In some cases the culprits are outdated federal regulations and red tape. Transit agencies nationwide are resorting to cuts in service, layoffs, and fare increases just when Americans need jobs and affordable transportation options. The economic recovery plan includes the largest investment in our nation's infrastructure since the interstate highways were created in the 1950s - but is there still too much focus on those highways?
The economic recovery is threatened by folks not being able to commute to their jobs. James Corless, the Director of Transportation for America, sees a need for change that includes the federal funding of the entire array of transportation in the United States:
“Congress needs to support legislation to allow for greater flexibility in transportation spending for operating assistance, in addition to a serious overhaul of our current funding mechanism and a renewed vision for our transportation system.”
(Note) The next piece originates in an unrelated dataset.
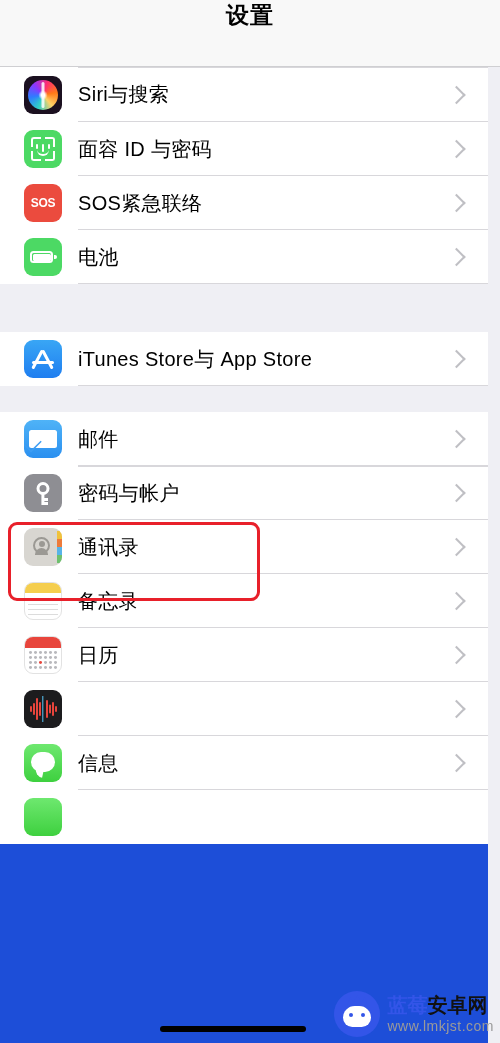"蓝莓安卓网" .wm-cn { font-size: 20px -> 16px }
But Congress and even state legislatures are notoriously slow, so unless it's very clear that transportation jobs are integral to the economic recovery changes in transportation and even maintaining what systems are already in place will remain on the back burner legislatively. Transportation just isn't the sort of headline-catching story that a continuing War in Afghanistan or Health Care Insurance reform represents (despite the present administration's laudable efforts.)
Change is going to require local work from committed community activists working to shine the light on the benefits of focusing on transportation for elected officials - whose sense of priority often has more to do with getting press coverage than the urgent challenges required to foster their community. In the United States, 83% of people and 85% of jobs are located in the nation’s metro areas. It just makes sense to make sure those people can afford to get to and from those jobs efficiently - that's the foundation for a vibrant future.
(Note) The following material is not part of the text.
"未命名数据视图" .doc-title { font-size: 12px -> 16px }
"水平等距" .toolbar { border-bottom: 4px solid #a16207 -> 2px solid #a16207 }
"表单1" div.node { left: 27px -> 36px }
$8.4 billion in public transportation investments from the American Recovery and Reinvestment Act (ARRA) has been set aside for states and local transportation authorities to repair and build America's public transportation infrastructure. Commuters need to tell lawmakers that transit needs a real fix, not a band-aid.
“This current crisis is not just a short-term problem. Given the scale of this recession, next year’s transit agency budgets are likely to be little better. Even in a healthier economy, transit riders will remain caught up in a fluid, unpredictable, and ultimately unhealthy situation.”
Dave Van Hattum,
Policy and Advocacy Program Manager,
These are hard choices, at a critical time. The U.S. needs to make sure that money is spent wisely - that transportation models catch up with best practices elsewhere around the world, with smarter, safer, and cleaner systems that provide access for everyone.